EXERCISE DESCRIPTION: Please reproduce the text of each of the records below word for word, leaving out the pictures.

GIVEN RECORDS:

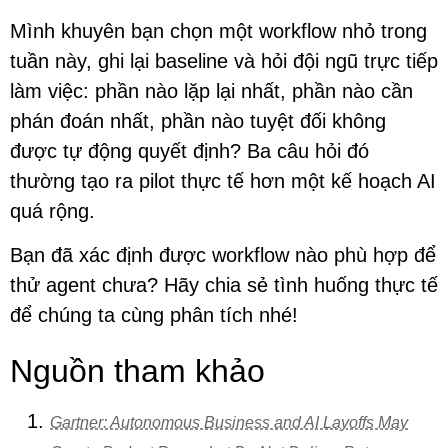
Mình khuyên bạn chọn một workflow nhỏ trong
tuần này, ghi lại baseline và hỏi đội ngũ trực tiếp
làm việc: phần nào lặp lại nhất, phần nào cần
phán đoán nhất, phần nào tuyệt đối không
được tự động quyết định? Ba câu hỏi đó
thường tạo ra pilot thực tế hơn một kế hoạch AI
quá rộng.
Bạn đã xác định được workflow nào phù hợp để
thử agent chưa? Hãy chia sẻ tình huống thực tế
để chúng ta cùng phân tích nhé!
Nguồn tham khảo
Gartner: Autonomous Business and AI Layoffs May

RESULT:
Mình khuyên bạn chọn một workflow nhỏ trong
tuần này, ghi lại baseline và hỏi đội ngũ trực tiếp
làm việc: phần nào lặp lại nhất, phần nào cần
phán đoán nhất, phần nào tuyệt đối không
được tự động quyết định? Ba câu hỏi đó
thường tạo ra pilot thực tế hơn một kế hoạch AI
quá rộng.
Bạn đã xác định được workflow nào phù hợp để
thử agent chưa? Hãy chia sẻ tình huống thực tế
để chúng ta cùng phân tích nhé!
Nguồn tham khảo
Gartner: Autonomous Business and AI Layoffs May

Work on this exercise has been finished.